The very buzzworthy start-up pitch day, Demo Day by Y Combinator, happened last week and it proved why it’s a big deal.

Now, Y Combinator, or YC in short, is an American accelerator that has been providing seed money for startups since 2005.

A total of 319 YC-backed companies from 41 countries pitched to more than 2,400 selected investors. Ten African startups pitched - Nigeria (five), Egypt (three) and one each from the Ivory Coast and Kenya - with most being in fintech.

Kenya’s only selectee, Kidato, is an edtech startup led by Sam Gichuru. It’s the accelerator’s third online demo day, its second all-virtual class and remote pitch session following its decision to go fully remote from the previous batch in 2020. But for all its hype and success, is YC necessary? The short answer is No. The long answer is No, but maybe recommendable.

Here’s why. According to the YC database, since its inception to date (and 30 startup batches) it has invested in more than 3,000 companies. Out of these, there are more than 400 who are officially inactive meaning it’s had a 20 percent failure rate.

However, as some analysts have discovered, the majority of YC investments have happened in the last few years (over 1,500 since 2015).

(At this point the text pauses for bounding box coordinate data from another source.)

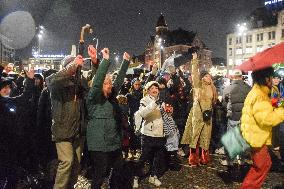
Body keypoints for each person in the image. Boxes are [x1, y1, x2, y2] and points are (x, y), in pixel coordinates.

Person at [86, 48, 130, 189]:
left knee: (118, 168)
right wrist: (104, 61)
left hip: (113, 142)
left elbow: (118, 82)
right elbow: (98, 81)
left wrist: (125, 62)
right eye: (107, 83)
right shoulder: (93, 98)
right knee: (100, 172)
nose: (110, 85)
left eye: (110, 83)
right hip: (98, 144)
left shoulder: (111, 97)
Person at [46, 54, 87, 189]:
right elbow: (52, 81)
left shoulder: (80, 83)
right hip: (62, 131)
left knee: (76, 164)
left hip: (77, 131)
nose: (75, 69)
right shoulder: (56, 82)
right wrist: (73, 65)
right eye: (71, 65)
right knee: (67, 162)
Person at [240, 67, 284, 189]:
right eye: (271, 77)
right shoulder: (260, 95)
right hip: (257, 138)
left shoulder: (258, 92)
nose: (273, 79)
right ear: (266, 78)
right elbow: (266, 119)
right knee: (262, 165)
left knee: (264, 164)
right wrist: (281, 111)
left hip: (256, 136)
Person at [134, 80, 166, 188]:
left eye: (156, 88)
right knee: (144, 157)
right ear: (148, 91)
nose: (154, 90)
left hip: (159, 133)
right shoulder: (144, 100)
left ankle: (153, 175)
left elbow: (163, 116)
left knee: (157, 158)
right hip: (148, 133)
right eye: (152, 88)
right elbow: (143, 114)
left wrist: (169, 112)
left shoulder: (161, 101)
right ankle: (136, 176)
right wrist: (154, 104)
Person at [187, 52, 217, 166]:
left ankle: (204, 158)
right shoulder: (198, 86)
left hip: (207, 115)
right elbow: (194, 74)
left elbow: (213, 101)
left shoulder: (213, 87)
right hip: (198, 114)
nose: (208, 77)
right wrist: (194, 60)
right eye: (205, 76)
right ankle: (193, 159)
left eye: (209, 76)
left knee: (206, 136)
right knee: (195, 136)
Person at [220, 69, 251, 165]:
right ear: (242, 77)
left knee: (232, 138)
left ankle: (230, 161)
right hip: (244, 117)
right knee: (242, 137)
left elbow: (224, 104)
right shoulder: (248, 88)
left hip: (233, 116)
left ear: (233, 77)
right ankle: (241, 159)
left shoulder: (227, 89)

This means most companies in their portfolio are too young to have shut down already.

If one takes companies only from their first 17 YC batches, the rate of inactive companies doubles to about 40 percent. These numbers don’t include all the active firms, which are struggling (and unlikely) to achieve any meaningful success, and more importantly: investments exited at a loss. In short, the failure rate is possibly over 50 percent.

Not to be misunderstood, the point is not to bash YC. How can I? Their value add is enormous - networking, advice, validation and seed funding (Sh12.5 million in return for seven percent ownership).

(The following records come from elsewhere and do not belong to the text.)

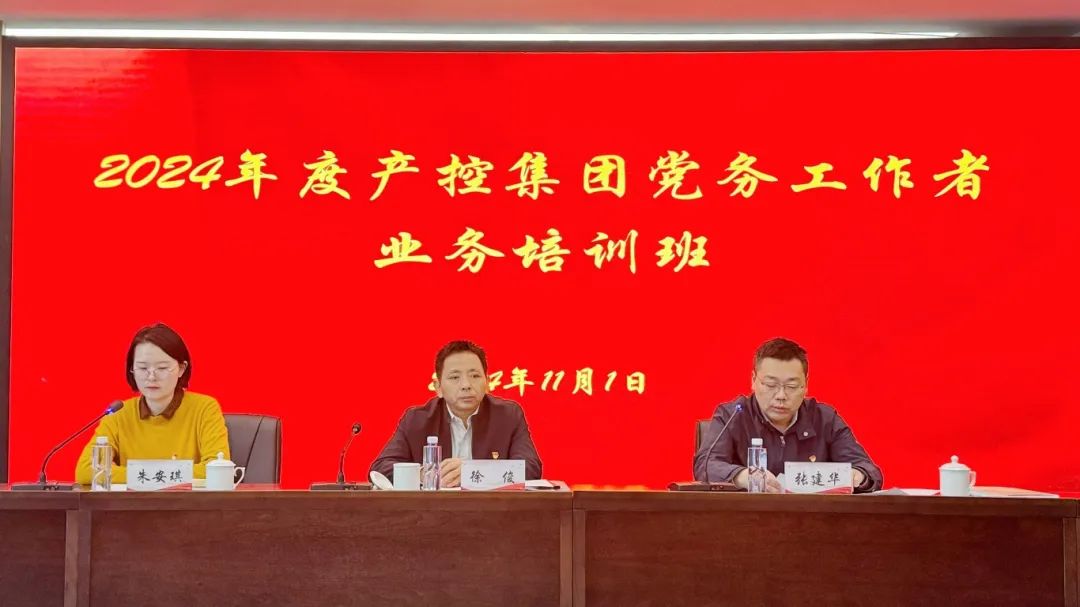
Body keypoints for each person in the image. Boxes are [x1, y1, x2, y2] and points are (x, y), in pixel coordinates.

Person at [693, 337, 882, 493]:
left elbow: (868, 469)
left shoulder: (825, 419)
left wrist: (857, 476)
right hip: (747, 520)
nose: (781, 396)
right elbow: (706, 465)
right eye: (771, 385)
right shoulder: (733, 415)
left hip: (812, 520)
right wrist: (745, 476)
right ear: (753, 380)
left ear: (805, 385)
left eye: (791, 386)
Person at [370, 340, 542, 486]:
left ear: (487, 382)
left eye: (475, 376)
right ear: (438, 387)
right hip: (432, 512)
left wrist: (472, 472)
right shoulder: (416, 420)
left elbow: (531, 468)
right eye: (454, 377)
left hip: (493, 510)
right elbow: (380, 468)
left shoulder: (508, 416)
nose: (466, 385)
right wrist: (424, 474)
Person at [74, 323, 230, 484]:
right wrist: (163, 474)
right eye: (143, 368)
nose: (151, 377)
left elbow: (218, 470)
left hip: (184, 500)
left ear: (181, 369)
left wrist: (133, 475)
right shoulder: (118, 414)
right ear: (132, 369)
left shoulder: (204, 408)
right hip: (133, 501)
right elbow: (86, 470)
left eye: (162, 368)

And who can stand up against YC’s record - 18 unicorns (businesses worth over Sh100 billion) and 110 companies worth over Sh10 billion.

I mean, when you have names such as Stripe, Airbnb, DoorDash, Coinbase, Dropbox and Reddit among others in your portfolio when they were starting out, you must be something special.

Besides, it's the startup's responsibility to make it happen, not YC’s. But that said, it’s important to note that a significant number of startups fail even if they benefit from the best possible conditions in the world.

So, why wait for an incubator’s acceptance to have permission to succeed? One only stands a five percent chance of getting in anyway.

The truth is that businesses grew and were successful long before YC came about, and many businesses will continue to grow and be successful long after YC.

Further, not many people can just up and move to San Francisco or leave their responsibilities at home while they take part in an intensive several-week boot camp and work on nothing but their business.

Even if you get to join, you’re a risk to be diversified away. YC, just like a farmer, sows its seeds in startup A, then moves to B, then C and all the way to Z, for it does not know which will succeed, whether this or that, or whether all will do equally well.

If that’s the model, there’s no difference sourcing from your neighbourhood VC and keep it moving.